Backfillable Jobs¶
What is backfilling?¶
Backfilling is basically a crontabber
app that receives a date to its
run()
function. For example:
import datetime
from crontabber.base import BaseCronApp
from crontabber.mixins import as_backfill_cron_app
@as_backfill_cron_app
class MyBackfillApp(BaseCronApp):
app_name = 'my-backfill-app'
def run(self, date):
with open(self.app_name + '.log', 'a') as f:
f.write('Date supplied: %s\n' % date)
The date
parameter is a Python <datetime.datetime>
instance variable
with timezone information.
What crontabber
guarantees is that that method will never be called
with the same date
value twice.
The point of all this is if the app was to fail, it will be retried
automatically by crontabber
and when it does that needs to know exactly
what dates have been tried before.
An example explains it¶
Suppose that you have a stored procedure in a PostgreSQL database. It needs to be called exactly once every day. Internally the stored procedure is programmed to raise an exception if the same day is supplied twice. For
example it might do something like this:
CREATE OR REPLACE FUNCTION cleanup(report_date DATE)
RETURNS boolean
LANGUAGE plpgsql
AS $$
BEGIN
SELECT 1 FROM reports_clean
WHERE report_date = report_date;
IF FOUND THEN
RAISE ERROR 'Already run for %.',report_date;
RETURN FALSE;
END IF;
INSERT INTO reports_clean (
name, sex, dob, report_date
)
SELECT
name, sex, dob, report_date
FROM ( SELECT
TRIM(both ' ' from full_name)
gender,
date_of_birth::DATE
FROM data_collection
WHERE
collection_date = report_date
AND
gender = 'male' OR gender = 'female'
);
RETURN TRUE;
END;
$$;
The example is not a real-world example but it demonstrates the importance of really making sure the same date isn’t passed into the function twice. If it was, you’d have duplicates for a particular date and that would be bad.
When does the magic kick in?¶
When things go wrong. If for example, you have some network outtage or a
bug in your code or something then the triggering will cause an error.

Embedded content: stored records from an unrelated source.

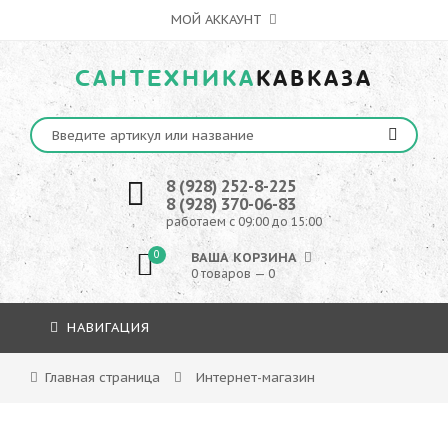
МОЙ АККАУНТ
САНТЕХНИКА
КАВКАЗА
8 (928) 252-8-225
8 (928) 370-06-83
работаем с 09:00 до 15:00
0
ВАША КОРЗИНА
0 товаров — 0
НАВИГАЦИЯ
Главная страница
Интернет-магазин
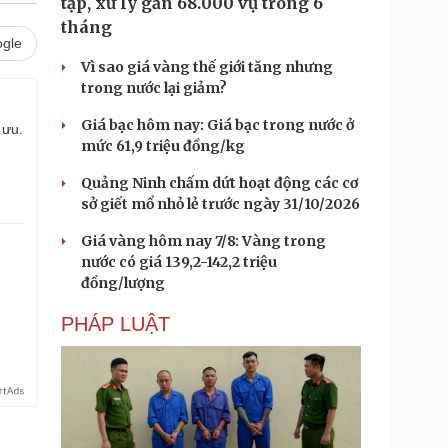
tạp, xử lý gần 68.000 vụ trong 6
tháng
gle
Vì sao giá vàng thế giới tăng nhưng
trong nước lại giảm?
Giá bạc hôm nay: Giá bạc trong nước ở
 ưu.
mức 61,9 triệu đồng/kg
Quảng Ninh chấm dứt hoạt động các cơ
sở giết mổ nhỏ lẻ trước ngày 31/10/2026
Giá vàng hôm nay 7/8: Vàng trong
nước có giá 139,2-142,2 triệu
đồng/lượng
PHÁP LUẬT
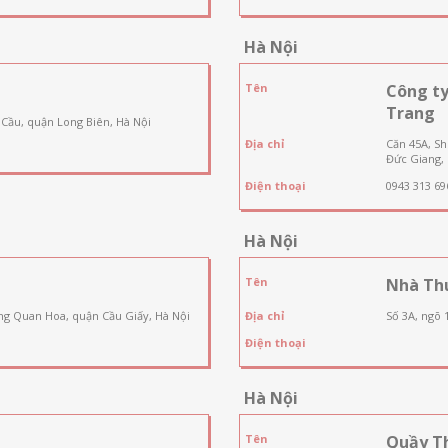
Hà Nội
Tên
Công t
Trang
 Cầu, quận Long Biên, Hà Nội
Địa chỉ
Căn 45A, S
Đức Giang, 
Điện thoại
0943 313 69
Hà Nội
Tên
Nhà Th
ng Quan Hoa, quận Cầu Giấy, Hà Nội
Địa chỉ
Số 3A, ngõ 
Điện thoại
Hà Nội
Tên
Quầy T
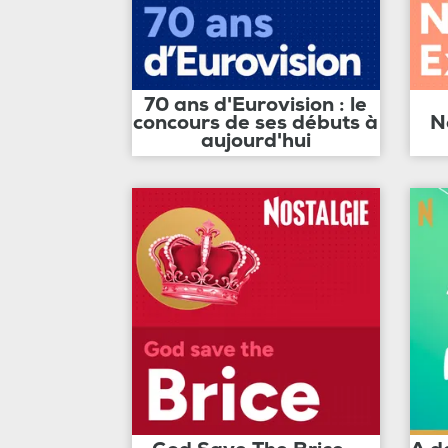
70 ans d'Eurovision : le
concours de ses débuts à
N
aujourd'hui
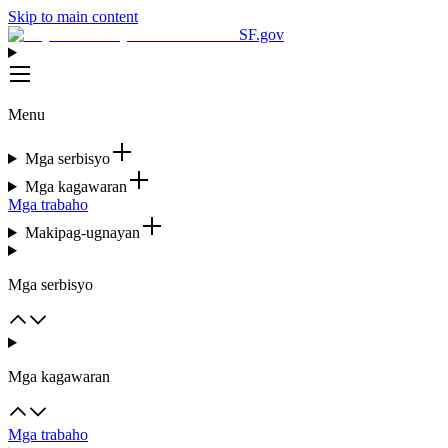
Skip to main content
SF.gov
Menu
Mga serbisyo
Mga kagawaran
Mga trabaho
Makipag-ugnayan
Mga serbisyo
Mga kagawaran
Mga trabaho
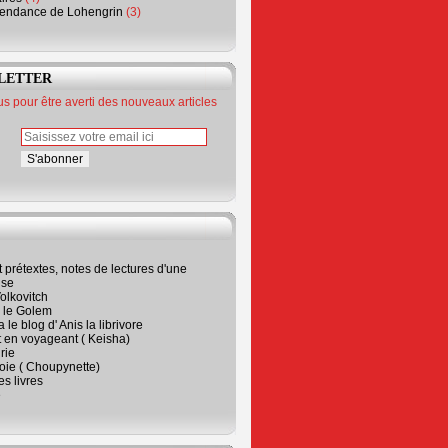
endance de Lohengrin
(3)
LETTER
 pour être averti des nouveaux articles
t prétextes, notes de lectures d'une
ise
olkovitch
a le Golem
 le blog d' Anis la librivore
t en voyageant ( Keisha)
rie
 joie ( Choupynette)
ses livres
e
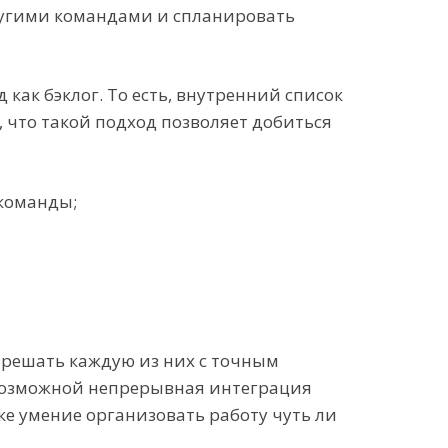
другими командами и спланировать
как бэклог. То есть, внутренний список
 что такой подход позволяет добиться
 команды;
И решать каждую из них с точным
я возможной непрерывная интеграция
е умение организовать работу чуть ли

That’s OK because crontabber
will catch that and take note of exactly
what date it tried to pass in.
Then, the next time crontabber
runs it will re-attempt to execute the
job app with the same date, even if the wall clock says it’s the next day.

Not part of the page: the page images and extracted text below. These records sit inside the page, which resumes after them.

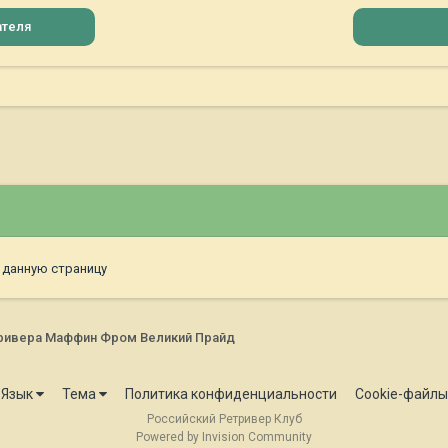
ателя
 данную страницу
ривера Маффин Фром Великий Прайд
Язык
Тема
Политика конфиденциальности
Cookie-файлы
Российский Ретривер Клуб
Powered by Invision Community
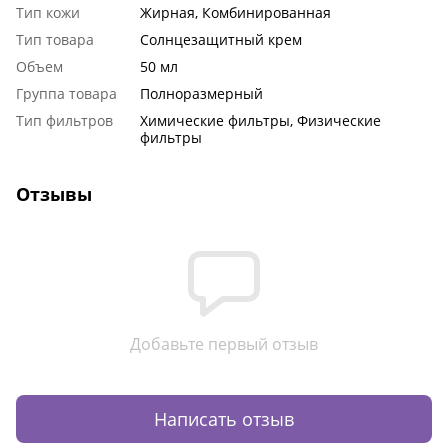
Тип кожи
Жирная, Комбинированная
Тип товара
Солнцезащитный крем
Объем
50 мл
Группа товара
Полноразмерный
Тип фильтров
Химические фильтры, Физические
фильтры
Отзывы
Добавьте первый отзыв
Написать отзыв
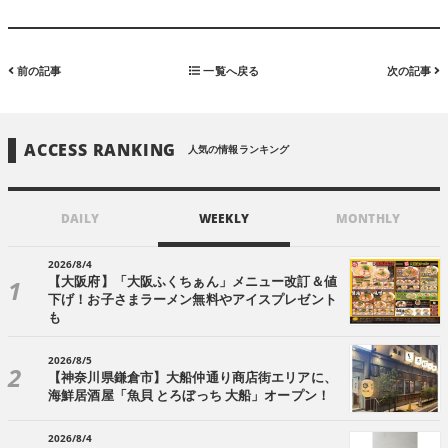
前の記事
一覧へ戻る
次の記事
ACCESS RANKING
人気の情報ランキング
DAILY
WEEKLY
MONTHLY
2026/8/4
【大阪府】「大阪ふくちぁん」メニュー改訂＆値
下げ！お子さまラーメン無料やアイスプレゼント
も
2026/8/5
【神奈川県鎌倉市】大船仲通り商店街エリアに、
海鮮居酒屋「魚貝 とろぼっち 大船」オープン！
2026/8/4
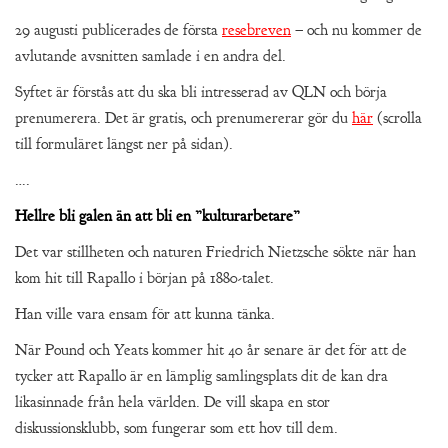
29 augusti publicerades de första
resebreven
– och nu kommer de
avlutande avsnitten samlade i en andra del.
Syftet är förstås att du ska bli intresserad av QLN och börja
prenumerera. Det är gratis, och prenumererar gör du
här
(scrolla
till formuläret längst ner på sidan).
….
Hellre bli galen än att bli en ”kulturarbetare”
Det var stillheten och naturen Friedrich Nietzsche sökte när han
kom hit till Rapallo i början på 1880-talet.
Han ville vara ensam för att kunna tänka.
När Pound och Yeats kommer hit 40 år senare är det för att de
tycker att Rapallo är en lämplig samlingsplats dit de kan dra
likasinnade från hela världen. De vill skapa en stor
diskussionsklubb, som fungerar som ett hov till dem.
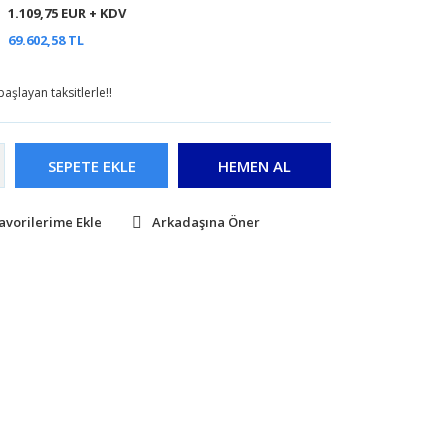
1.109,75 EUR + KDV
69.602,58 TL
aşlayan taksitlerle!!
SEPETE EKLE
HEMEN AL
Arkadaşına Öner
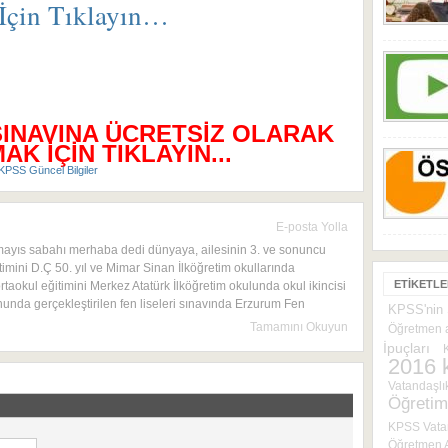
 İçin Tıklayın…
SINAVINA ÜCRETSİZ OLARAK
K İÇİN TIKLAYIN...
KPSS Güncel Bilgiler
E-posta Yolla
mayıs sabahı merhaba dedi dünyaya, ailesinin 3. ve sonuncu
timini D.Ç 50. yıl ve Mimar Sinan İlköğretim okullarında
ETIKETL
rtaokul eğitimini Merkez Atatürk İlköğretim okulunda okul ikincisi
onunda gerçekleştirilen fen liseleri sınavında Erzurum Fen
KPSS'nin Ş
Tamamını Okuyun
Öğretmen a
İpuçları
2016 
Vatandaşlık
Öğretim
KPSS Vatan
Öğretmen A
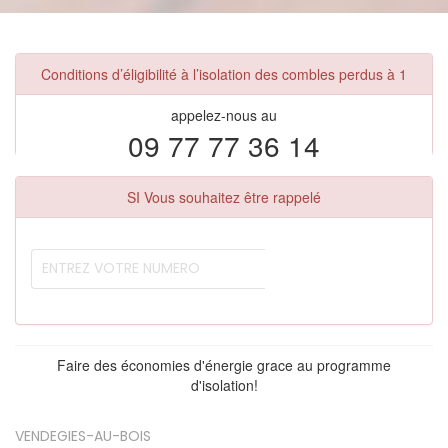
Conditions d’éligibilité à l’isolation des combles perdus à 1
appelez-nous au
09 77 77 36 14
SI Vous souhaitez être rappelé
Faire des économies d'énergie grace au programme
d'isolation!
VENDEGIES-AU-BOIS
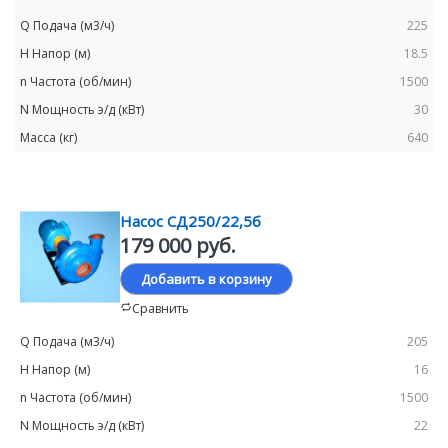
225
18.5
1500
30
640
Насос СД250/22,5б
179 000 руб.
Добавить в корзину
Сравнить
205
16
1500
22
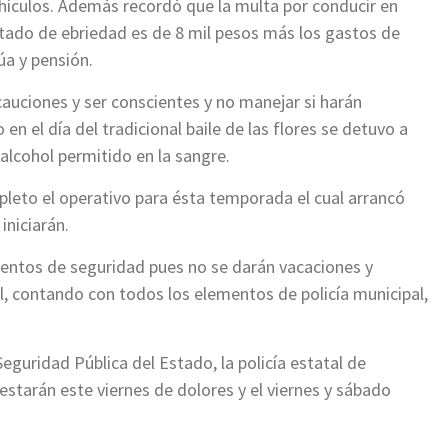
hículos. Además recordó que la multa por conducir en
tado de ebriedad es de 8 mil pesos más los gastos de
úa y pensión.
ecauciones y ser conscientes y no manejar si harán
n el día del tradicional baile de las flores se detuvo a
 alcohol permitido en la sangre.
leto el operativo para ésta temporada el cual arrancó
iniciarán.
entos de seguridad pues no se darán vacaciones y
l, contando con todos los elementos de policía municipal,
guridad Pública del Estado, la policía estatal de
starán este viernes de dolores y el viernes y sábado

It will also know which other days it has not been able to execute and
re-attempt those too.
Suppose you have a daily app that is configured to be backfillable. The app
depends on presence of some external third party service which
unfortunately goes offline for three days. It’s not a problem, crontabber
will try and try till it works and will accordinly pass in the correct dates.

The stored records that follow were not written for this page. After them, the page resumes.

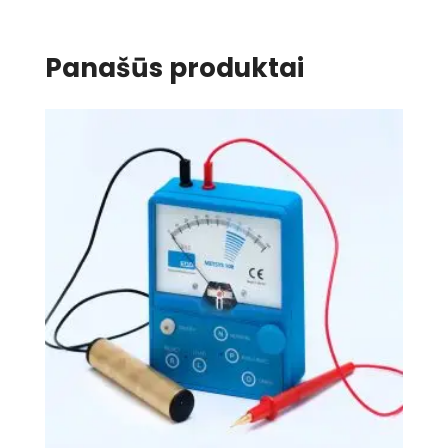
Panašūs produktai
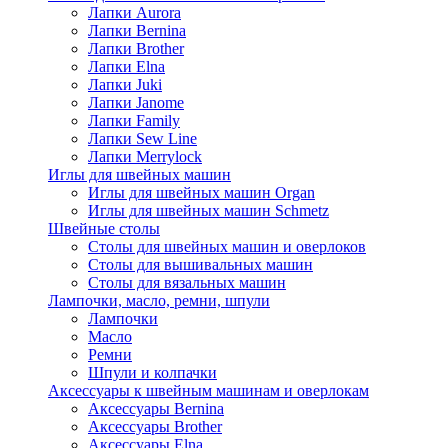
Лапки Aurora
Лапки Bernina
Лапки Brother
Лапки Elna
Лапки Juki
Лапки Janome
Лапки Family
Лапки Sew Line
Лапки Merrylock
Иглы для швейных машин
Иглы для швейных машин Organ
Иглы для швейных машин Schmetz
Швейные столы
Столы для швейных машин и оверлоков
Столы для вышивальных машин
Столы для вязальных машин
Лампочки, масло, ремни, шпули
Лампочки
Масло
Ремни
Шпули и колпачки
Аксессуары к швейным машинам и оверлокам
Аксессуары Bernina
Аксессуары Brother
Аксессуары Elna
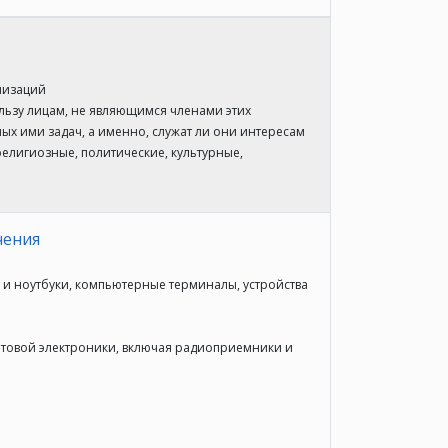
низаций
ользу лицам, не являющимся членами этих
х ими задач, а именно, служат ли они интересам
религиозные, политические, культурные,
чения
и ноутбуки, компьютерные терминалы, устройства
ытовой электроники, включая радиоприемники и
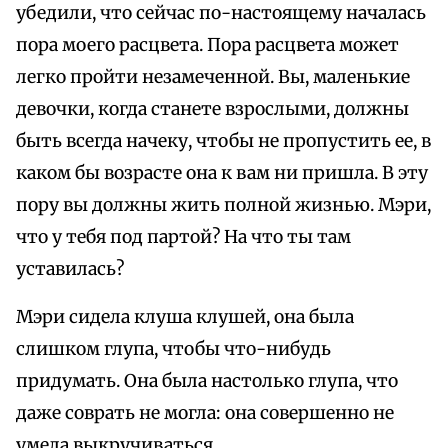
убедили, что сейчас по-настоящему началась
пора моего расцвета. Пора расцвета может
легко пройти незамеченной. Вы, маленькие
девочки, когда станете взрослыми, должны
быть всегда начеку, чтобы не пропустить ее, в
каком бы возрасте она к вам ни пришла. В эту
пору вы должны жить полной жизнью. Мэри,
что у тебя под партой? На что ты там
уставилась?
Мэри сидела клуша клушей, она была
слишком глупа, чтобы что-нибудь
придумать. Она была настолько глупа, что
даже соврать не могла: она совершенно не
умела выкручиваться.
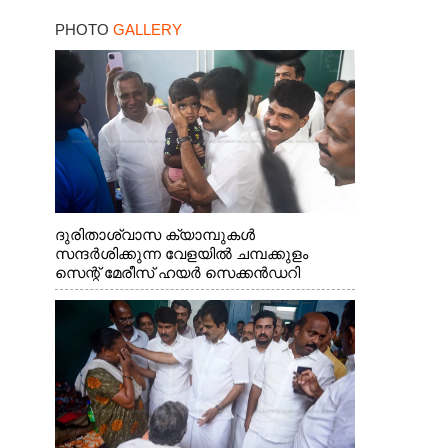
PHOTO
GALLERY
ദുരിതാശ്വാസ ക്യാമ്പുകൾ
സന്ദർശിക്കുന്ന വേളയിൽ ചമ്പക്കുളം
സെന്റ് മേരീസ് ഹയർ സെക്കൻഡറി
സ്കൂളിലെ ക്യാമ്പിലെത്തിയ എ.ഐ.സി.സി
ജനറൽ സെക്രട്ടറി കെ.സി
വേണുഗോപാൽ എം.പി കുരുന്നിനെ
എടുത്ത് ലാളിച്ചപ്പോൾ. സഹകരണ-
എക്സൈസ് വകുപ്പ് മന്ത്രി എം. ലിജു,
കൃഷിവകുപ്പ് മന്ത്രി ടി. സിദ്ദിഖ്, റെജി
ചെറിയാൻ എം. എൽ. എ എന്നിവർ സമീപം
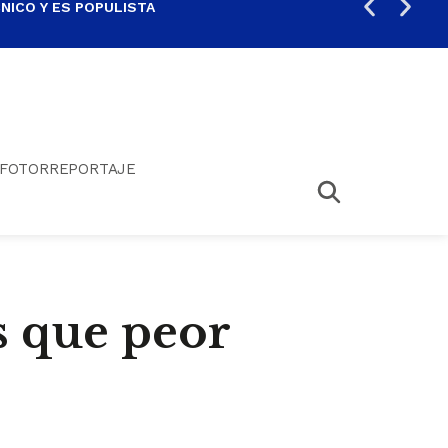
ICO Y ES POPULISTA
¿SA
FOTORREPORTAJE
s que peor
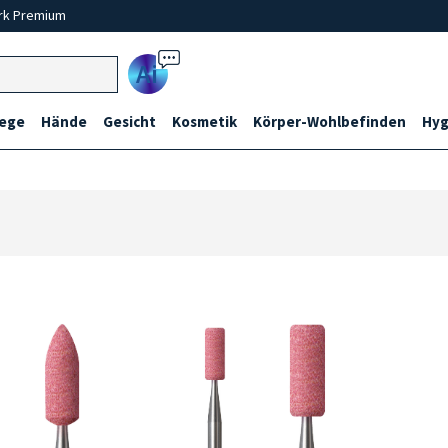
rk Premium
Ai
lege
Hände
Gesicht
Kosmetik
Körper-Wohlbefinden
Hyg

A caveat about backfillable jobs¶
Because the integrity of which apps have been passed with which dates is
important, it means you can’t use crontabber
to run an individual job as
a “one off”. That means that if you try:
crontabber --admin.conf=crontabber.ini --job=my-backfill-app
It will deliberately ignore that since there’s a risk it then “disrupts” its predictable rythem. Otherwise it could potentially be calling the same app with the same date twice.